WestPapuaNews.Org Operasi militer yang terjadi di Distrik Kembru pada 22 Januari hingga sekarang mengakibatkan masyarakat sipil dari Kampung Kembru, Tenoti, Nilume dan Makuma mengungsi ke Distrik Yambi dan Sinak menyusul warga yang melarikan diri akibat operasi militer setelah aparat menjatuhkan bom melalui drone di pemukiman warga sipil dan tempat pengungsian di Kemburu.
Sementara warga sipil dari Kampung Abuit, Belaba, Molu dan Aguit melarikan diri ke hutan belantara.
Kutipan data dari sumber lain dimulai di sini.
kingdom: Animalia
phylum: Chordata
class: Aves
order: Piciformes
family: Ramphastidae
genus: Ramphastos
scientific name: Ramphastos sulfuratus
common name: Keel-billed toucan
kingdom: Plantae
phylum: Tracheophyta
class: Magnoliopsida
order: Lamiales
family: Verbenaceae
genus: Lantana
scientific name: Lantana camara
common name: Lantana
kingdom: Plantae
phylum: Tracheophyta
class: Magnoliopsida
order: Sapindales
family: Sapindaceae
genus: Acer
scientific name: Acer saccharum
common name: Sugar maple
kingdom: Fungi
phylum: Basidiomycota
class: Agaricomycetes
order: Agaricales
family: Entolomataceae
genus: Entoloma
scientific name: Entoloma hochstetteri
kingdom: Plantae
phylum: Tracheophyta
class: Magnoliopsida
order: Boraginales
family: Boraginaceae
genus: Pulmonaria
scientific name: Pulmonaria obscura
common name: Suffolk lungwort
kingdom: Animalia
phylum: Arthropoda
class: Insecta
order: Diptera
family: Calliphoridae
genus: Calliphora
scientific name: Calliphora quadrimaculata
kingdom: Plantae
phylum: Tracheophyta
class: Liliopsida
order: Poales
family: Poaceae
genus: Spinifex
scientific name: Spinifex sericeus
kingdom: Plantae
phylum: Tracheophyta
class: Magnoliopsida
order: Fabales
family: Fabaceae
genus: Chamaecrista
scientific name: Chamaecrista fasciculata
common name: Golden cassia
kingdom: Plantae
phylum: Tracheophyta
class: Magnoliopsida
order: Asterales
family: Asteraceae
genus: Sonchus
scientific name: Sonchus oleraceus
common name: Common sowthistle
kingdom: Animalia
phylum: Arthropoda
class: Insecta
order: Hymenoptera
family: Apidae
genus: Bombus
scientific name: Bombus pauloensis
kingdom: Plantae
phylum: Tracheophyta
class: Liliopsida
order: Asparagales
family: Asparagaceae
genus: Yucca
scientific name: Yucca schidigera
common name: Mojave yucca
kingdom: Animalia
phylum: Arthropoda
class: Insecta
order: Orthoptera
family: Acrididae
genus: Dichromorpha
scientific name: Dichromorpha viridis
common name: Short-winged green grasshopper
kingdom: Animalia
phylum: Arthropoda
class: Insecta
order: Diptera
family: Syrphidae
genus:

WestPapuaNews.Org Informasi lebih lanjut bahwa warga sipil yang mengungsi akibat operasi militer di Kabupaten Puncak terpaksa meninggalkan banyak orang sakit di wilayah pengungsian di Kemburu dan melarikan diri ke hutan-hutan dan Kabupaten Puncak Jaya. Sementara bayi dan anak-anak terpaksa digendong sambil berjalan kaki puluhan kilometer dari dalam hutan untuk mencari perlindungan setelah wilayah mereka diserbu oleh aparat militer indonesia. Para lansia dan ibu-ibu hamil pun melarikan diri bersama warga lainnya sambil membawa alat-alat dapur untuk memasak di tengah hutan saat beristirahat.
Mohon pantauan semua media alternatif dan mainstream. Perjuangan di Papua Barat terus menyala di hutan-hutan, gunung-gunung hingga pesisir. Tanah air milik kita.